A review by theologiaviatorum
Orthodoxy by G.K. Chesterton

adventurous funny informative inspiring reflective medium-paced

5.0

A man whom I greatly respect once told me that he no longer asks people what they like to read. He prefers to ask them what books they re-read. Orthodoxy is perhaps the only book I have read as often as Mere Christianity. At times I even reticently admit that I think G.K. Chesterton a better writer than C.S. Lewis. For so often I find that the quips I love from Lewis are the ones he borrowed from Chesterton. I doubt any writer will ever surpass the love I feel for Lewis.

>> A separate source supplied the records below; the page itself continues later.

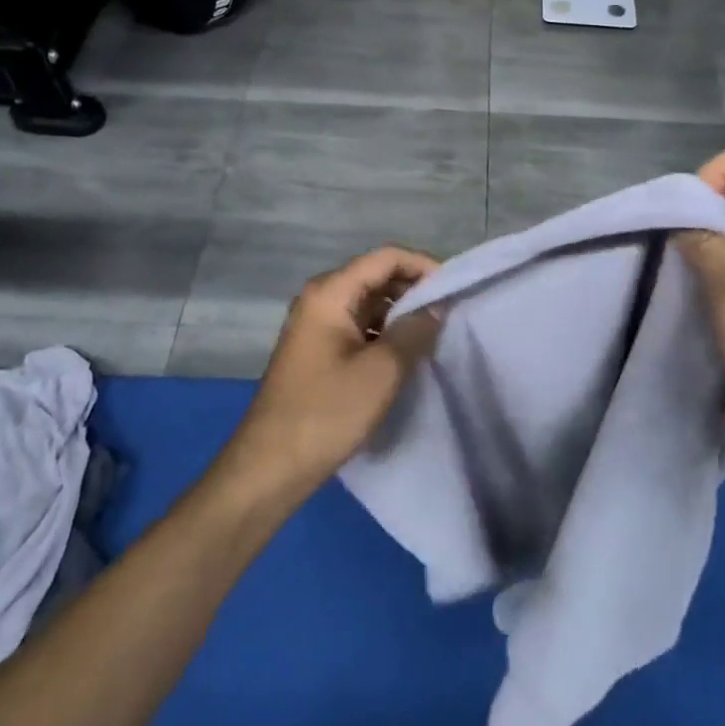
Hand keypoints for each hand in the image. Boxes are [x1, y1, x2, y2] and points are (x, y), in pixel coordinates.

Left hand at [233, 246, 442, 487]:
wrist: (270, 468)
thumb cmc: (326, 413)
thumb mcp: (382, 371)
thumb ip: (415, 330)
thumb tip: (436, 307)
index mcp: (330, 293)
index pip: (386, 257)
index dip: (423, 266)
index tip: (454, 289)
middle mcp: (320, 299)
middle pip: (376, 276)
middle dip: (414, 289)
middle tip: (450, 313)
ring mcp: (317, 325)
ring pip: (370, 303)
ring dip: (402, 313)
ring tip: (435, 333)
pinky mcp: (319, 351)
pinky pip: (359, 326)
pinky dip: (385, 332)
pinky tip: (407, 354)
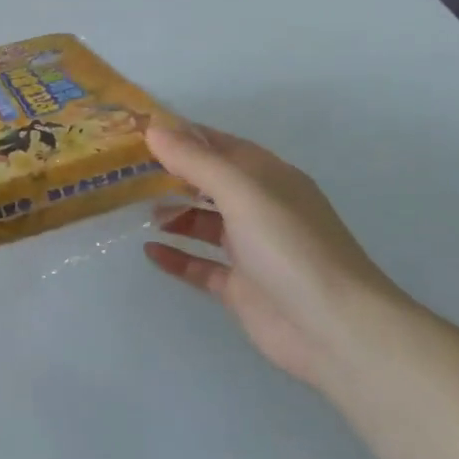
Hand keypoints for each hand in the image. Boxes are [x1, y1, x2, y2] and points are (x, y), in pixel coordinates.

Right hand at [142, 121, 403, 385]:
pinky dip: (176, 256)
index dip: (179, 134)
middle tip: (123, 169)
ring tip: (133, 209)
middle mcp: (258, 207)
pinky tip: (149, 251)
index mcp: (266, 176)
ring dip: (171, 212)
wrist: (335, 329)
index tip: (135, 129)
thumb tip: (153, 129)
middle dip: (169, 173)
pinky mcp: (240, 287)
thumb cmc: (290, 247)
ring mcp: (250, 249)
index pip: (216, 144)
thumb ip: (196, 161)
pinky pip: (200, 265)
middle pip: (207, 181)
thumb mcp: (242, 192)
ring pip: (202, 221)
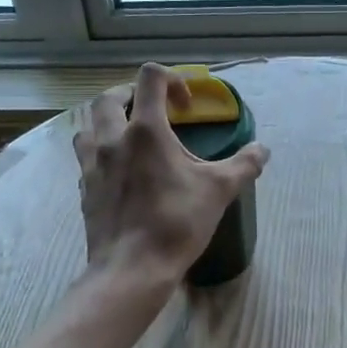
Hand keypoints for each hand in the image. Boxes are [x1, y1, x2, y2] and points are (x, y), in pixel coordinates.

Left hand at [74, 64, 270, 284]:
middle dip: (132, 94)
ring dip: (108, 122)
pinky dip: (101, 153)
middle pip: (109, 97)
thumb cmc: (176, 223)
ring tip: (130, 137)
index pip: (150, 78)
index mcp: (145, 130)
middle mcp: (112, 139)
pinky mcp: (84, 189)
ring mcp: (92, 165)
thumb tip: (263, 150)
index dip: (172, 80)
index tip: (187, 107)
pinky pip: (86, 158)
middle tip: (152, 110)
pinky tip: (120, 172)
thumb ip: (244, 165)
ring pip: (88, 126)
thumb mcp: (220, 191)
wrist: (132, 269)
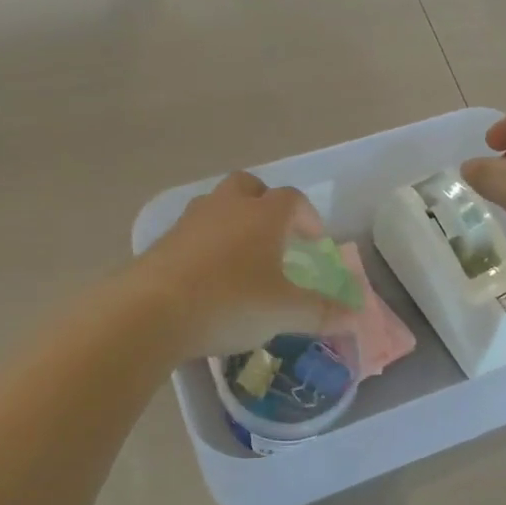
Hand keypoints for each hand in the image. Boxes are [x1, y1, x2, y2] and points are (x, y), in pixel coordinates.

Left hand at [135, 172, 358, 359]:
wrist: (150, 312)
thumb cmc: (230, 302)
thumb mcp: (285, 312)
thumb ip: (322, 312)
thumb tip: (355, 317)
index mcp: (263, 215)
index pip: (293, 200)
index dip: (308, 218)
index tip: (315, 244)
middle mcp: (227, 207)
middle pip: (249, 187)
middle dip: (266, 205)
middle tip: (275, 236)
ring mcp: (190, 221)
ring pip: (217, 206)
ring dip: (233, 222)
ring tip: (241, 257)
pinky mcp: (163, 242)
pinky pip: (192, 232)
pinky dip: (206, 245)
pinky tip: (208, 277)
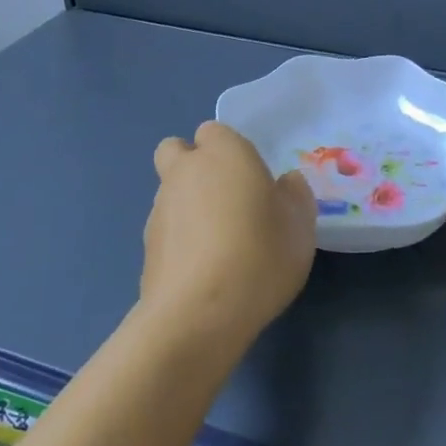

But if you ask me whose whimsy I would like to imitate in my own writing I am more likely to say "The Apostle of Common Sense" (as Chesterton has come to be known). Orthodoxy is a personal account of how he came to believe in Christianity. He describes himself as inventing a religion only to find that it was already invented, and it could be found in The Apostles' Creed. He is like a man set on a journey to find New Wales who by a miscalculation arrives at Old Wales. Once again he is compared to a man drawing up plans for a new cathedral only to rush outside and find his cathedral built and sparkling in her towering glory. His writing combines logic with poetry, wit with wisdom. Every chapter feels like a magic adventure and each paragraph feels like a punch-line. When you finish this book you may not believe in God, but you may at least begin to wonder whether you *could* believe in faeries.